Reading passage -
########

Recent years have brought clamors to rename Columbus Day. This year, many have suggested a change to “Indigenous Peoples’ Day,” to commemorate the Native Americans who lost their lives as a result of Columbus’s actions; in fact, both the Women, Gender, and Sexuality department and the Office of BGLTQ Student Life refer to the day as Indigenous Peoples’ Day. Others suggest keeping Columbus Day’s current moniker to remember, if not to exalt, a difficult past. We suggest both.
Christopher Columbus sparked the slave trade and helped perpetuate what many historians consider the genocide of Native Americans. In Hispaniola, he oversaw a brutal dictatorship marked by the whipping, maiming, and killing of his subjects for minor infractions. He is a symbol of imperialism and the exploitation that accompanied it. Yet he also had the gumption to take a trip never taken before, and one he had every reason to believe he might not return from. He was the first modern European to set foot on this continent, and he enabled this nation’s founding.

########

Supplied data -
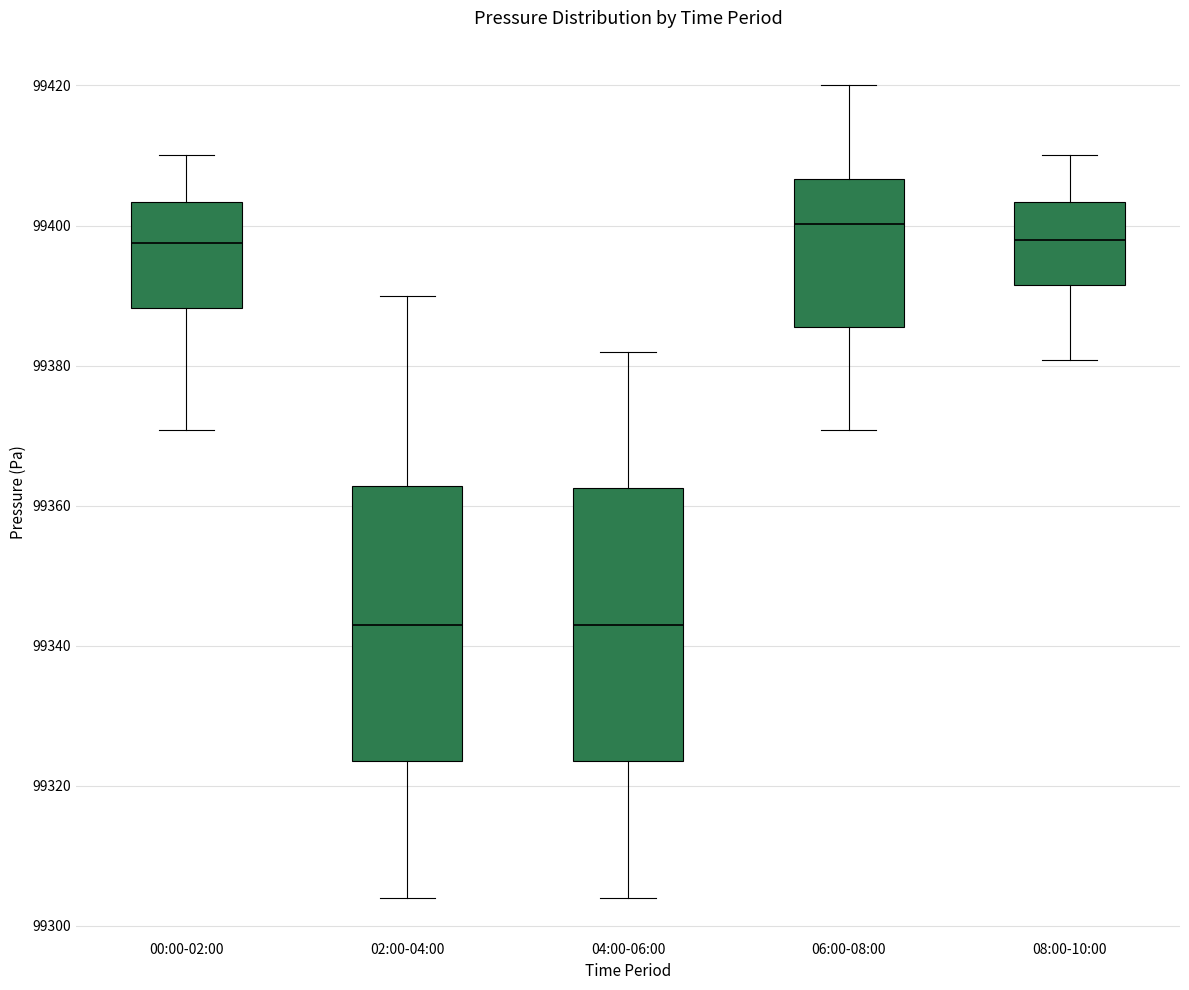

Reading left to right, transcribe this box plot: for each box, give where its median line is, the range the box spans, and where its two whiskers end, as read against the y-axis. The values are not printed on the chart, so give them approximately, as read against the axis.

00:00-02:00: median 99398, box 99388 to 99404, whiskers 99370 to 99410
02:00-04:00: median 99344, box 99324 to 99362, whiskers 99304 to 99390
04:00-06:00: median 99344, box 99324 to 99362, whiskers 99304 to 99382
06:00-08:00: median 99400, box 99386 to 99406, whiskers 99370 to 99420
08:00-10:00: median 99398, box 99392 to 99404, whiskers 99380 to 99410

########

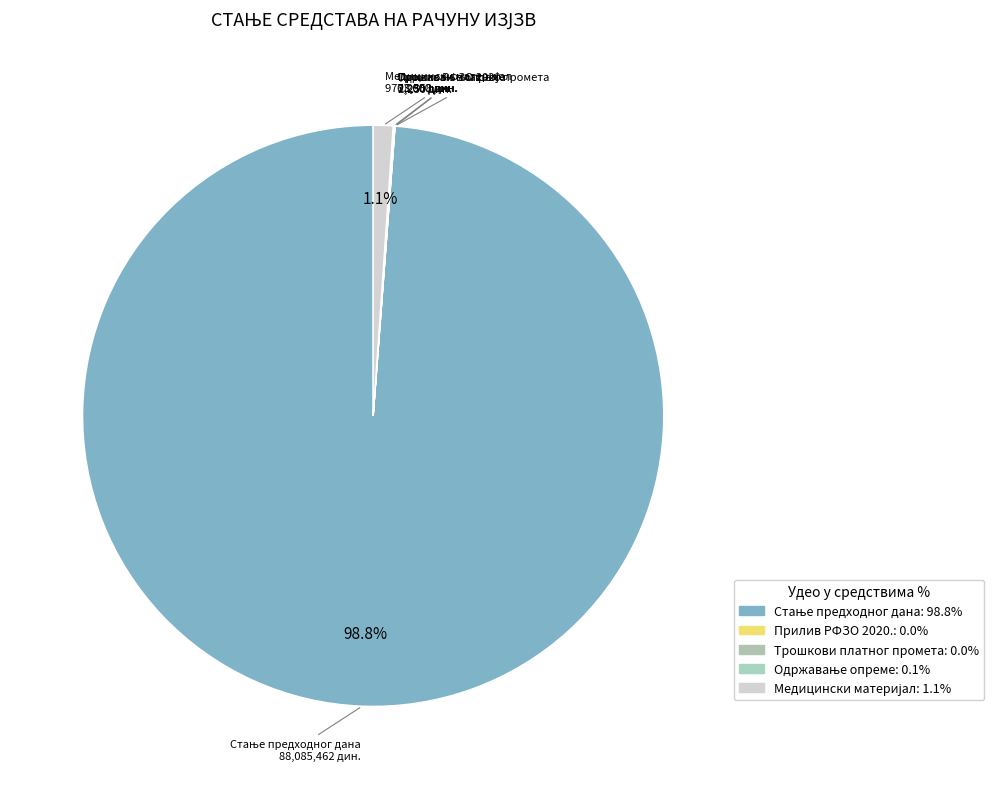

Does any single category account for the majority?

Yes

########

Your assignment -
Resume the editorial on renaming Columbus Day, continuing directly after its last sentence.

Task output -
Columbus encapsulates a painful part of American history. Even today, hearing his name—and hearing it taught as a reason for celebration—can hurt those whose ancestors suffered his atrocities. But it would be a mistake, and a form of dangerous revisionism, to handle that pain and hurt by striking Columbus and the decision to name a day for him from the historical consciousness.
The better way to handle the hurt is to confront its cause. It would be just as insidious for students not to learn about Columbus at all as it is for them to learn he was purely and simply a hero. Instead, students should learn about Columbus with the facts on both sides included: Yes, he was a bold adventurer and explorer, but he was also a rapist. Yes, he was a murderer, and we need to come to terms with the uncomfortable fact that the United States might not exist without him. Columbus Day should be an opportunity to learn from our mistakes and an opportunity to understand a complicated figure in full.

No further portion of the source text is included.